● **AIM OF THE TASK**: Set down the entries exactly as they appear, apart from the images, which stay out.

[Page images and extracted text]
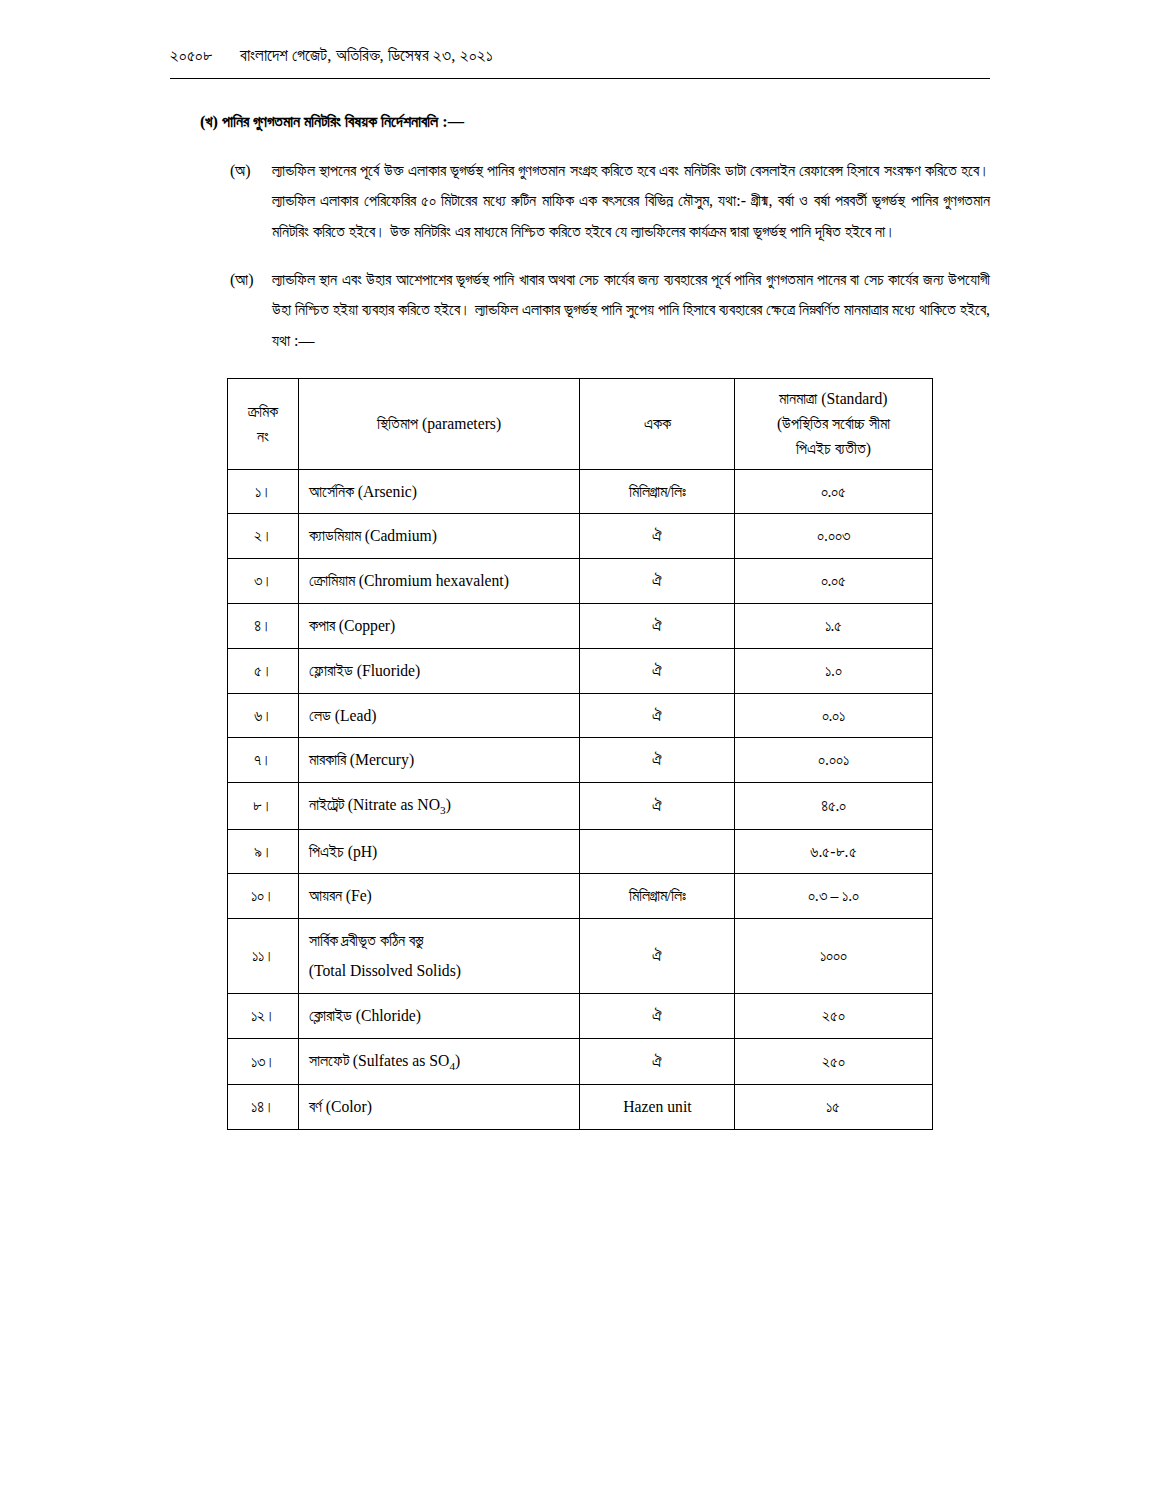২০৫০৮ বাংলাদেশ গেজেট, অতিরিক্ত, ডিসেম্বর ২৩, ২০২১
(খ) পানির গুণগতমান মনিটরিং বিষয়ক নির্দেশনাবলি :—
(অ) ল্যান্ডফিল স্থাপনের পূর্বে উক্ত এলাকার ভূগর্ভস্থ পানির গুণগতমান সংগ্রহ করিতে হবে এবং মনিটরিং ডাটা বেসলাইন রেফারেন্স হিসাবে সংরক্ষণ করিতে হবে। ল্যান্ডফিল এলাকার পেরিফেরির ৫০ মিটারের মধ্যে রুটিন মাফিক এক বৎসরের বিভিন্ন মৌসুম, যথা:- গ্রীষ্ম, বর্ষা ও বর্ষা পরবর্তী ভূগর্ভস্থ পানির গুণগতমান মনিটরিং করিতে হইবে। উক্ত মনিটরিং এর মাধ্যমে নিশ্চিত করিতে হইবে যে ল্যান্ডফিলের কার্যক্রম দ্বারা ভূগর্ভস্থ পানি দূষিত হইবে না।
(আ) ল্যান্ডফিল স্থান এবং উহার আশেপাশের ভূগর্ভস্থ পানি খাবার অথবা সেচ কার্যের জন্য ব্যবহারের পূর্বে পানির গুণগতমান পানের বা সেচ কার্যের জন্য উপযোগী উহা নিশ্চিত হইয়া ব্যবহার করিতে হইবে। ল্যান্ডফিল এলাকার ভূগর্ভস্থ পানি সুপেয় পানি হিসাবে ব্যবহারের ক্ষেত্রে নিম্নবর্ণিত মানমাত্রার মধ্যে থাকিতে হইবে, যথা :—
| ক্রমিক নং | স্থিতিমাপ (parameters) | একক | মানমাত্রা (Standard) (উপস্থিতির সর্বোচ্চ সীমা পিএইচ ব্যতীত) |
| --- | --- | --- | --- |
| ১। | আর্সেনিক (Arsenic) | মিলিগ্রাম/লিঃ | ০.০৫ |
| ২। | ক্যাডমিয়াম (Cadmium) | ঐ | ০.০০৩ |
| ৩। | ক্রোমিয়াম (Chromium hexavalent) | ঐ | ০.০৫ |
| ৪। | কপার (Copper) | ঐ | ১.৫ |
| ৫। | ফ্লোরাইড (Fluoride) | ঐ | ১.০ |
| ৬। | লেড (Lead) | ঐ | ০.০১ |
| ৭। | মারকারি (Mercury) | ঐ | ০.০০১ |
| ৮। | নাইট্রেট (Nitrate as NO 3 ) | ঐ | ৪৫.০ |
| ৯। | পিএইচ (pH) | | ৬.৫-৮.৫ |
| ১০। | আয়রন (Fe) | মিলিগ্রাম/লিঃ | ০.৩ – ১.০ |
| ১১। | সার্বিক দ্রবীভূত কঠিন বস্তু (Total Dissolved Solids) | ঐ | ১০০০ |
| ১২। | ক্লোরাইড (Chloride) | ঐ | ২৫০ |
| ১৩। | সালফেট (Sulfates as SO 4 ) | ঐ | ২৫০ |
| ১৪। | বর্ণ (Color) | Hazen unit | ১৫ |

● **REPLY TO THE EXERCISE**:
২০৫০৮ বাংলাদেশ গেজেট, অতিরিক্ত, ডিসেম্বর ২৩, ২০২১
(খ) পানির গুণগতমান মনিটরিং বিষয়ক নির্দেশনাবলি :—
(অ) ল্যান্ডফিল স্থাপনের পূর্বে উক্ত এলাকার ভূগর্ভস্থ পানির গুণগতমান সংগ্রহ করিতে হবে এবং মনিটরিং ডাটা বেসলাইন রেফারেন্স হিসাবে সংরক্ষণ করিতে হবে। ল্যান্ডফিল এলাকার পেরিফেরির ৫০ মিটারের মধ্যে রুটিন মাফিক এক বৎসরের বিভিন্ন মৌসুম, যথা:- গ্রীষ্ম, বর্ষা ও বর্ষা পরবর্তী ভূগর্ভস্থ পানির গুণগতমান মনিটরিং করিতে হইবে। উক্ত মনিটরিং এর মাধ্যমে নিশ্চিত করিতে হইবে যে ল্যান্ডফিলের কার্যক্রম দ্বারা ভূগর্ভস্থ পানি দূষিত হইবে না।
(আ) ল্যান্ডফিল স্থান এবং উহার আশেপাশের ভূগর্ভস্থ পানি খাবার অথবা সেচ কার্যের জন্য ব্যবহারের পূর্বে পানির গুণগতমান পানের বা সেচ কার্যের জন্য উপযোগী উহা নিশ্চিত হইয়া ব্যবহার করিতে হইবে। ল্যান্ডফিল এলাকার ভূগর্ভস্থ পানি সুপেয় পানি হিসাবে ব্যবহারের ক্ষেত্রে নিম্নবর্ণিত মানমাত্রার মধ্যে থাকিতে হইবে, যথা :—
| ক্রমিক নং | স্থিতিমাপ (parameters) | একক | মানমাত্রা (Standard) (উপস্থিতির সর্বোচ্চ সীমা পিএইচ ব্যতীত) |
| --- | --- | --- | --- |
| ১। | আর্সেনিক (Arsenic) | মিলিগ্রাম/লিঃ | ০.০৫ |
| ২। | ক্যাডমিয়াম (Cadmium) | ঐ | ০.০০৩ |
| ৩। | ক্রোমিয়াম (Chromium hexavalent) | ঐ | ০.০৫ |
| ৪। | কপার (Copper) | ঐ | ১.৫ |
| ৫। | ফ্লোরাইড (Fluoride) | ঐ | ১.০ |
| ৬। | লেড (Lead) | ঐ | ০.০১ |
| ৭। | মারকারি (Mercury) | ঐ | ০.০০১ |
| ৮। | নাইট্রেট (Nitrate as NO 3 ) | ঐ | ৪৫.০ |
| ৯। | পিএইচ (pH) | | ৬.৫-৮.৫ |
| ১০। | আয়রন (Fe) | মিলিগ্রাম/লিঃ | ০.৩ – ১.০ |
| ১১। | সার্বিক দ্রবীভূত কঠিন বস্তু (Total Dissolved Solids) | ঐ | ১০০০ |
| ১২। | ক্লোরাইড (Chloride) | ঐ | ২৫০ |
| ১৩। | সালফেট (Sulfates as SO 4 ) | ঐ | ২৫০ |
| ১৪। | বর্ণ (Color) | Hazen unit | ১৫ |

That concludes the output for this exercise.